# Bryant breaker color code



## Meadow (Jan 14, 2011)

Anyone know the color code for Bryant breakers? Was it based on fuses?


----------



## 220/221 (Sep 25, 2007)

Blue 15, red 20, green 30...just like Zinsco


----------



## 480sparky (Sep 20, 2007)

60's are orange. 50's were light blue. I think 40's were grey.


----------



## micromind (Aug 11, 2007)

And yes, screw-in fuses were blue for 15, red for 20 and green for 30. 

If I'm not mistaken, Zinsco was gray for 40, black for 50 and white for 60. Could easily be wrong; it's a distant memory.


----------



## Meadow (Jan 14, 2011)

480sparky said:


> 60's are orange. 50's were light blue. I think 40's were grey.


That's what I was looking for. the ones over 60 were black right?


----------



## 480sparky (Sep 20, 2007)

meadow said:


> That's what I was looking for. the ones over 60 were black right?



I think so.


----------



## Mshow1323 (Jun 9, 2012)

I think it's very strange that I've been in practicing electric for 13 years and have never run across a Bryant panel.
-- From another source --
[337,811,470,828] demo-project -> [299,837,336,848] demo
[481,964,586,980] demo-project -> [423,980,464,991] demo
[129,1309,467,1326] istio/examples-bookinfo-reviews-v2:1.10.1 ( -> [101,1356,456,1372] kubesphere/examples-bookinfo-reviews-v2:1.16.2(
They must not be very common in my area


----------



## Jhellwig (Jun 18, 2014)

Mshow1323 said:


> I think it's very strange that I've been in practicing electric for 13 years and have never run across a Bryant panel. They must not be very common in my area


It goes a lot by region and what the supply houses carried. 
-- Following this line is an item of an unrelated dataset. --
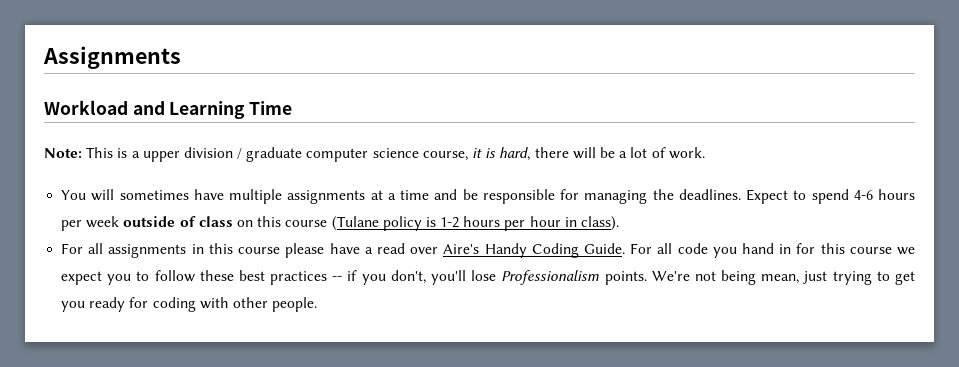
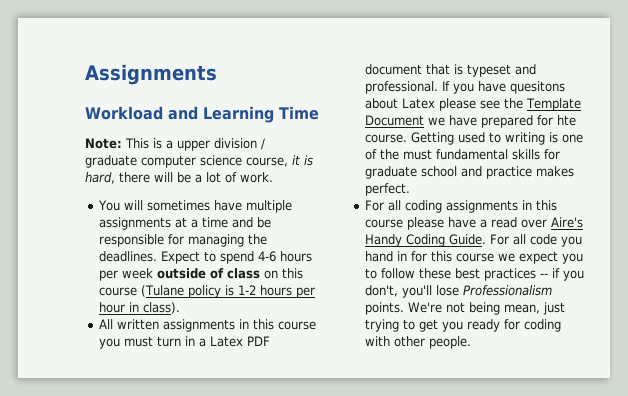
[61,243,104,254] // For all -> [98,319,316,332] [98,336,270,349] [364,64,536,77] [364,81,565,94] [364,98,581,111] [364,115,576,128] [364,132,583,145] [364,149,560,160] [364,166,574,179] [364,183,410,196] [364,200,442,213] // All written assignments in this course you must turn in a Latex PDF document that is typeset and professional. If you have quesitons about Latex please see the Template Document we have prepared for hte course. Getting used to writing is one of the must fundamental skills for graduate school and practice makes perfect. // For all coding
Bryant is now cuttler hammer/ Eaton's br line. Br came from Bryant. There used to be a bunch of different names on pannels that were all very similar to Bryant. 

I thought the br line was decent when cutler hammer first started it. Now I wouldn't give you a dime for that junk.


----------



## chicken steve (Mar 22, 2011)

I kinda like 'em

don't need my specs on....

maybe the competition will take note, and come out with a braille variety?

~CS~


----------



## Meadow (Jan 14, 2011)

Mshow1323 said:


> I think it's very strange that I've been in practicing electric for 13 years and have never run across a Bryant panel. They must not be very common in my area


Probably region specific, also they were bought out somewhere in the 80s. 






chicken steve said:


> I kinda like 'em
> 
> don't need my specs on....
> 
> ...


 
:laughing: The color coding was nice. Id say the only color coded breaker that didn't have a reputation of failing like challenger and Zinsco. Panels were descent.


----------



## MTW (Aug 28, 2013)

meadow said:


> :laughing: The color coding was nice. Id say the only color coded breaker that didn't have a reputation of failing like challenger and Zinsco. Panels were descent.


They're very common in New England since the original Bryant factory was in Bridgeport, CT. Oh, and they still make them, but they are called Eaton now. :whistling2:


----------



## Shockdoc (Mar 4, 2010)

I installed thousands of those back in the 80s and 90s. I believe they were sold as Westinghouse.


----------